# Problem
From the entries below, copy out every line with "buttons" in it.

**** Available data ****

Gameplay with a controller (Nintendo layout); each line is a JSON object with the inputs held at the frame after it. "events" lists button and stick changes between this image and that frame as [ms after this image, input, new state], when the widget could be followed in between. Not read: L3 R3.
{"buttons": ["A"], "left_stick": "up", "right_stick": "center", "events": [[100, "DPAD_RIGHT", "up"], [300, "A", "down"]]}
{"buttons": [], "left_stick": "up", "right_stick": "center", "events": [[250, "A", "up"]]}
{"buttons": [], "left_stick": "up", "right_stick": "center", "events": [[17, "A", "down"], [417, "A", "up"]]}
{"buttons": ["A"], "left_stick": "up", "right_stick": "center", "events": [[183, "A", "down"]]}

****

# Output below
{"buttons": ["A"], "left_stick": "up", "right_stick": "center", "events": [[100, "DPAD_RIGHT", "up"], [300, "A", "down"]]}
{"buttons": [], "left_stick": "up", "right_stick": "center", "events": [[250, "A", "up"]]}
{"buttons": [], "left_stick": "up", "right_stick": "center", "events": [[17, "A", "down"], [417, "A", "up"]]}
{"buttons": ["A"], "left_stick": "up", "right_stick": "center", "events": [[183, "A", "down"]]}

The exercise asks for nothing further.